#### WHAT TO DO
Nothing in the copy should be a picture; everything else in the listing is to be restated exactly.

#### RECORDS FOR THIS TASK
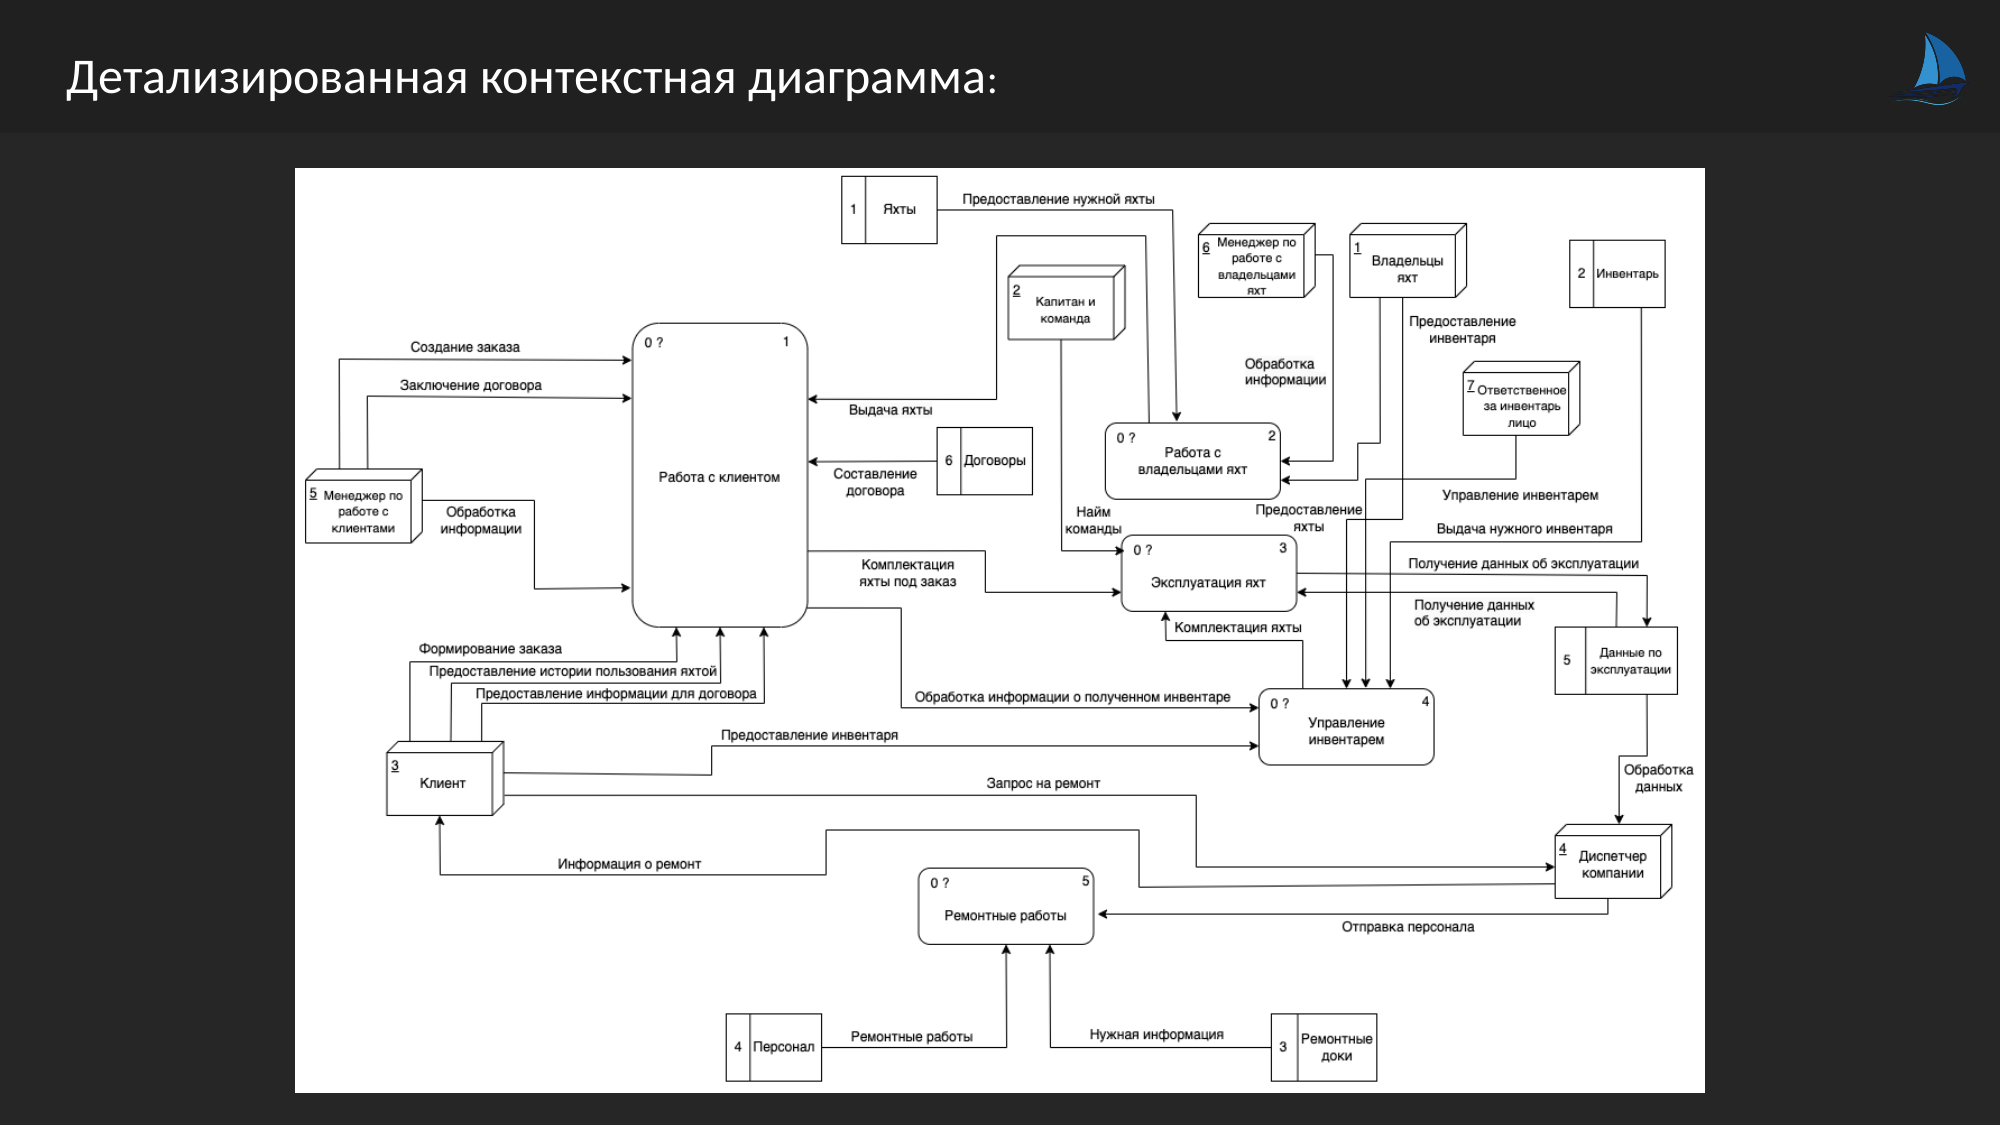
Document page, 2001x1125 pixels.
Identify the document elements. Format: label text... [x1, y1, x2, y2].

text_box [0, 0, 2000, 134]
text_box Детализированная контекстная диаграмма: [52, 35, 1030, 111]
picture [295, 168, 1705, 1093]
picture [1887, 30, 1970, 107]
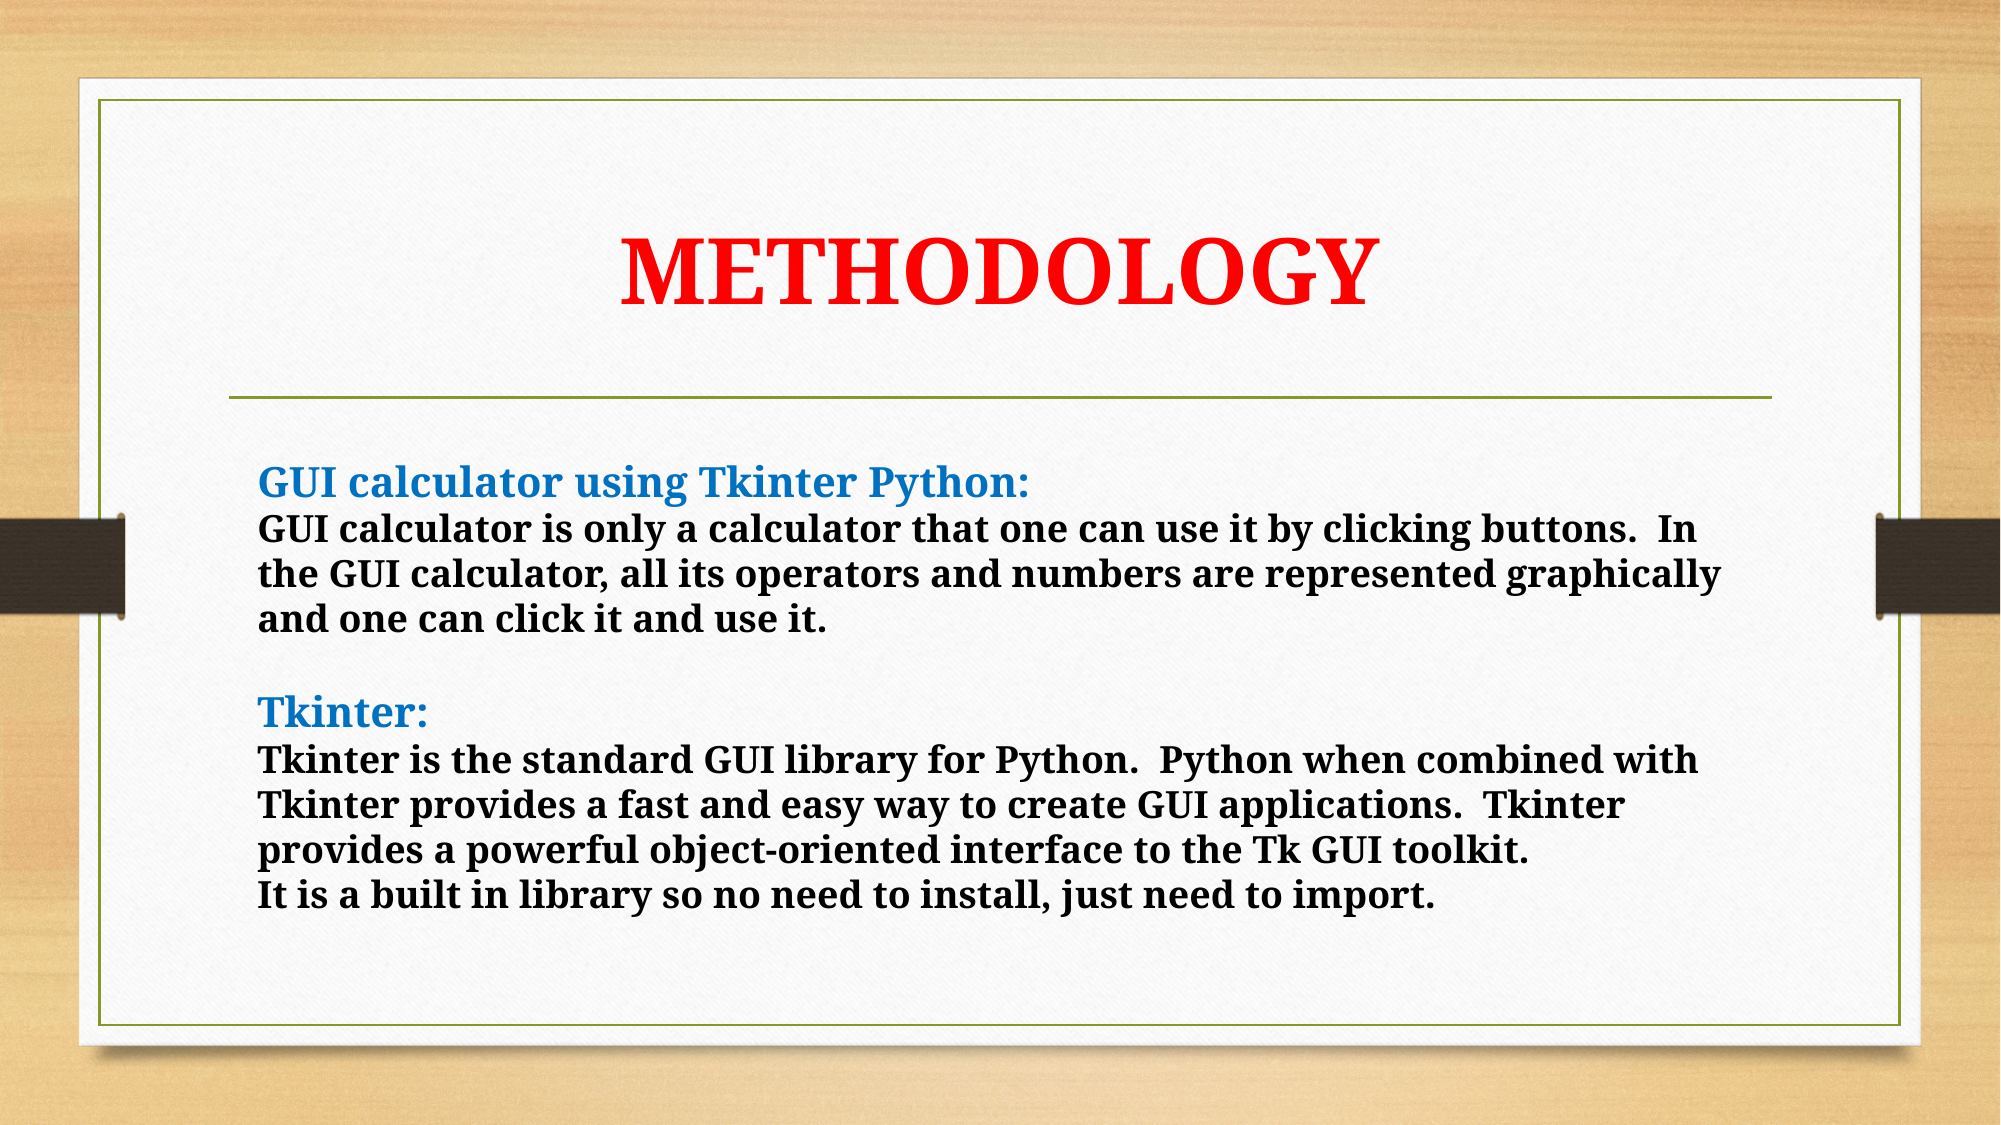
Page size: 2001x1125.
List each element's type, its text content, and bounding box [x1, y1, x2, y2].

title METHODOLOGY [212, 161, 1788, 375]
picture [0, 0, 2001, 1125]
text_box GUI calculator using Tkinter Python: GUI calculator is only a calculator that one can use it by clicking buttons. In the GUI calculator, all its operators and numbers are represented graphically and one can click it and use it. Tkinter: Tkinter is the standard GUI library for Python. Python when combined with Tkinter provides a fast and easy way to create GUI applications. Tkinter provides a powerful object-oriented interface to the Tk GUI toolkit. It is a built in library so no need to install, just need to import. [242, 448, 1770, 968]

#### RESULT
Document page, 2001x1125 pixels.
Identify the document elements. Format: label text... [x1, y1, x2, y2].

text_box [0, 0, 2000, 134]
text_box Детализированная контекстная диаграмма: [52, 35, 1030, 111]
picture [295, 168, 1705, 1093]
picture [1887, 30, 1970, 107]
Page size: 2001x1125.
List each element's type, its text content, and bounding box [x1, y1, x2, y2].

title METHODOLOGY [212, 161, 1788, 375]
picture [0, 0, 2001, 1125]
text_box GUI calculator using Tkinter Python: GUI calculator is only a calculator that one can use it by clicking buttons. In the GUI calculator, all its operators and numbers are represented graphically and one can click it and use it. Tkinter: Tkinter is the standard GUI library for Python. Python when combined with Tkinter provides a fast and easy way to create GUI applications. Tkinter provides a powerful object-oriented interface to the Tk GUI toolkit. It is a built in library so no need to install, just need to import. [242, 448, 1770, 968]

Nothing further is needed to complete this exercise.